Bernard shook his head, then suddenly jerked, tensing. "I-isana!"

"I’ve got her," Giraldi grunted.

Bernard blinked once, then nodded and bowed his head, hobbling along only with Fade’s help.

Corpses and blood littered the restaurant. The collared assassins had spared none they could reach. Elderly men and women, even children lay where they had fallen, wounded, dead, or dying. Fade led them to the street outside the restaurant, where the nightmarish results of the attack seemed intensified. Many had managed to flee the restaurant, though their wounds had been mortal. Wounds that sometimes looked minor could prove fatal within a moment or two, and many who thought that they had escaped the slaughter had only survived long enough to die on the street.

People screamed and shouted, rushing back and forth. The signaling horns and drums of Ceres’ civic legion were already converging on the spot. Other folk lay on the ground, curled up into a tight ball, sobbing in incapacitating hysteria, just as Isana was.

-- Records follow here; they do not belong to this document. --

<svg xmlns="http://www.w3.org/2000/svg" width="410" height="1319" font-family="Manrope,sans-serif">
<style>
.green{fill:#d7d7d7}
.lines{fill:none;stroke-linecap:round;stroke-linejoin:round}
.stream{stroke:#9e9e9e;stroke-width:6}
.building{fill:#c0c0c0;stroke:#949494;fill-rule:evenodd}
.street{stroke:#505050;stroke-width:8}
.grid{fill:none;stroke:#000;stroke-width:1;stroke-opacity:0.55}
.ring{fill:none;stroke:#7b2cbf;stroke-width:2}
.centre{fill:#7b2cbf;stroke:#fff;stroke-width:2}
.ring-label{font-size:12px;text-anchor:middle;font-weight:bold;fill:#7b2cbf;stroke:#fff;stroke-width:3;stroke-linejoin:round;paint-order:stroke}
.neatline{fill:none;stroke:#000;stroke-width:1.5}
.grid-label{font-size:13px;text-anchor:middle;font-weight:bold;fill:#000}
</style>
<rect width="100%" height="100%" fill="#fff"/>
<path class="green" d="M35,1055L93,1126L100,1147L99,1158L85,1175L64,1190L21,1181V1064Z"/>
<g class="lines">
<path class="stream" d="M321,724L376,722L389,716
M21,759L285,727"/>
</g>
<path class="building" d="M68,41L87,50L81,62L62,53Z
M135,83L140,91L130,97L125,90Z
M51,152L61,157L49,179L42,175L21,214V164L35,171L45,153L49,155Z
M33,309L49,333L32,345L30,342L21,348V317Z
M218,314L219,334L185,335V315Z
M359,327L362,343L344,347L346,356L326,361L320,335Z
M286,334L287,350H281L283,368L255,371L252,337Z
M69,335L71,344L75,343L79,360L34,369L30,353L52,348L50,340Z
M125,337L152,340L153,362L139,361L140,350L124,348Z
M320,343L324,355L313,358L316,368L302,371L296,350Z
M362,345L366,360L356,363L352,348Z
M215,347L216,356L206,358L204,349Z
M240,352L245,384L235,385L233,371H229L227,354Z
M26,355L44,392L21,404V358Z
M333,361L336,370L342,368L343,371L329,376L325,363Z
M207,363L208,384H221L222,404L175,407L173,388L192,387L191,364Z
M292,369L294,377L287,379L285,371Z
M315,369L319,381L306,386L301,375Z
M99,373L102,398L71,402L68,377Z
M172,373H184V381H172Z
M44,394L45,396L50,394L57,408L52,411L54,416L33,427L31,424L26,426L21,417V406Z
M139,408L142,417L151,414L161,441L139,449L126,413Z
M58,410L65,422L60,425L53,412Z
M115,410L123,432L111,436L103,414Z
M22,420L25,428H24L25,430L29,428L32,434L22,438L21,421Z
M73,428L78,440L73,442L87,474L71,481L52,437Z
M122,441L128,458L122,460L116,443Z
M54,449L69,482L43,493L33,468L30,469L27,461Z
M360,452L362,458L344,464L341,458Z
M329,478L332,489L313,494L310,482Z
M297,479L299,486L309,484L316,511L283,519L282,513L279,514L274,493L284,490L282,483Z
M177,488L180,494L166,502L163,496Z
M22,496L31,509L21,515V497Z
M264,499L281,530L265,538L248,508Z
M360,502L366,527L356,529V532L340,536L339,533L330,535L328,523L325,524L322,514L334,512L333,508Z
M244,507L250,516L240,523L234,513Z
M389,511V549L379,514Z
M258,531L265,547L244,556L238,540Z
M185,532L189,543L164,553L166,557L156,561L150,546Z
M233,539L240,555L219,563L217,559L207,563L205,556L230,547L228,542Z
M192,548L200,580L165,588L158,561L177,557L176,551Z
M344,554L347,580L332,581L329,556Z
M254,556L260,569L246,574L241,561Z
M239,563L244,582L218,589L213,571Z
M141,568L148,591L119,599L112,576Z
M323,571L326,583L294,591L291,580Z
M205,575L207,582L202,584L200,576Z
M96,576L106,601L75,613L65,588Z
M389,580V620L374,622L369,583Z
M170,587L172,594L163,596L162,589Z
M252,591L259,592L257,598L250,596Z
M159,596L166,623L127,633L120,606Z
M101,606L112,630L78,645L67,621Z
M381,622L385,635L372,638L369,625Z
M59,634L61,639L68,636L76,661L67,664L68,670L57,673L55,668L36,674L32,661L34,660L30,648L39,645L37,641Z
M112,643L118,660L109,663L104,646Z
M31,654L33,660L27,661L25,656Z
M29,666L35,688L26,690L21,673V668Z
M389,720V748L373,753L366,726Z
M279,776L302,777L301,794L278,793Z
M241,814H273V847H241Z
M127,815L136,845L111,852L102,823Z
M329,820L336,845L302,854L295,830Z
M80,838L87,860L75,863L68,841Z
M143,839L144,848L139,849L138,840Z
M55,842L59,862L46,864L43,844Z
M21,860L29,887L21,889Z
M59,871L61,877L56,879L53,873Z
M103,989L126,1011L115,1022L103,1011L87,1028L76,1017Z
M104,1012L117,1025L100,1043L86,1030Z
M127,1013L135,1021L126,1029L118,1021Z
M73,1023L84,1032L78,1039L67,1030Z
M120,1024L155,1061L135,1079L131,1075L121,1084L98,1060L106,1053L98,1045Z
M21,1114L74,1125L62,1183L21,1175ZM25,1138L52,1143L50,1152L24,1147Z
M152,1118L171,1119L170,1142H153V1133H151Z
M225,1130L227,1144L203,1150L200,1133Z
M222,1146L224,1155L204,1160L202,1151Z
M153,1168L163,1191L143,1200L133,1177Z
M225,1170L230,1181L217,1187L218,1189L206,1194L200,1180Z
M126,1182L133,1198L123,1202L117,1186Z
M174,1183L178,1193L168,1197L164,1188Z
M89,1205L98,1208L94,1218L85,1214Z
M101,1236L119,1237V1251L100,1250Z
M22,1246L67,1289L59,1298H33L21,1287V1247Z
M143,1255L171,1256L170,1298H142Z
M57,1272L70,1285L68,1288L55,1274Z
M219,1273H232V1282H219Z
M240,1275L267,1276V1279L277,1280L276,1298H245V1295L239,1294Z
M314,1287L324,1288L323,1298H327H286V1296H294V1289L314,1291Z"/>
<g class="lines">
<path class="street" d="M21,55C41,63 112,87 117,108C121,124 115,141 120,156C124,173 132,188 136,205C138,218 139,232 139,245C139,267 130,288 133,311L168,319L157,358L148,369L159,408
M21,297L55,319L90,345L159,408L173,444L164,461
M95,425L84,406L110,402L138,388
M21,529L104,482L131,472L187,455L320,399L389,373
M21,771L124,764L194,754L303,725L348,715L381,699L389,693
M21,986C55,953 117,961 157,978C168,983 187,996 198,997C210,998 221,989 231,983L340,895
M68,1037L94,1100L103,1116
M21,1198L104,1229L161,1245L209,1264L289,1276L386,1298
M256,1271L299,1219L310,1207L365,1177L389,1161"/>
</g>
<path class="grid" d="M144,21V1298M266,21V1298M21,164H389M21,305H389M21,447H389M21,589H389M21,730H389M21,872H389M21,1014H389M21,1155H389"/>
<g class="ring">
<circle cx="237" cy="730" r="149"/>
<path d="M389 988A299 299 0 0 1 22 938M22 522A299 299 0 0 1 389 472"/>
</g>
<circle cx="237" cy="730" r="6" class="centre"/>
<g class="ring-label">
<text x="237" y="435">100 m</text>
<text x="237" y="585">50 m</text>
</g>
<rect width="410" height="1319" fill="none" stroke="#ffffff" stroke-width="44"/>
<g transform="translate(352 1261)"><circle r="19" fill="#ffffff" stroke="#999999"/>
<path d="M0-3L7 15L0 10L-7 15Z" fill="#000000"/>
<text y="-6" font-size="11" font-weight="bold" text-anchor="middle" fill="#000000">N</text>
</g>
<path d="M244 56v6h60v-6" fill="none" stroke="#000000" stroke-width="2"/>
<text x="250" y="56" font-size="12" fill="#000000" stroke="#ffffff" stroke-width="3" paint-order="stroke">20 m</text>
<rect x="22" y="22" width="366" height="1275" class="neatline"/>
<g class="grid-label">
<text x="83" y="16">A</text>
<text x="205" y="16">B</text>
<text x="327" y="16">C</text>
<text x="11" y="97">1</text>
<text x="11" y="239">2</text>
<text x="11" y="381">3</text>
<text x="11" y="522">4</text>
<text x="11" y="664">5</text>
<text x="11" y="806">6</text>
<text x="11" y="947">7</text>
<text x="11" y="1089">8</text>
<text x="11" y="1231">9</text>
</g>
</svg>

Amara realized, with a sickening little burst of illumination, that whatever had incapacitated Isana had done it to those folk as well.

They were all watercrafters, the only folk who might possibly save the lives of many of the wounded. They had all been struck down, and though others struggled to close wounds and stop bleeding, they had little more than cloth and water to work with.

Blood had spread into a scarlet pool, half an inch deep and thirty or forty feet across.

And then the great chimes in Ceres’s citadel began to ring in deep, panicked strokes, sounding the alert to the city’s legions. Horns began to blow the Legion call to arms.

The city was under attack.

"Bloody crows," Amara whispered, stunned.

"Move!" Fade snarled. "We can’t let her-"

Then the slave suddenly glanced up. He dropped Bernard and threw himself at Giraldi and Isana, hand outstretched.

An arrow, a black shaft with green-and-grey feathering flickered through the air and slammed completely through Fade’s left hand. A broad, barbed arrowhead erupted from his flesh.

Without blinking, he pointed with his sword to a nearby rooftop, where a shadowed figure quickly vanished from view. "Countess! Stop him!"

Amara seized Fade’s blade from his hand, called to Cirrus, and flung herself into the sky. She streaked toward the rooftop and saw the dark figure, bow still in hand, crouching to climb down.

Rage and fear made it impossible for Amara to think. It was on pure reflex that she cast Cirrus out in front of her, the sudden rush of wind throwing the cloaked figure from the rooftop to fall twenty feet to the ground. The archer landed with a sickening, crunching sound and let out a high-pitched scream of pain.

Amara darted down into the alley, alighting on the stone almost atop the fallen woman, and struck downward as the woman raised the bow. The sword shattered the wood, and the woman fell back with another cry.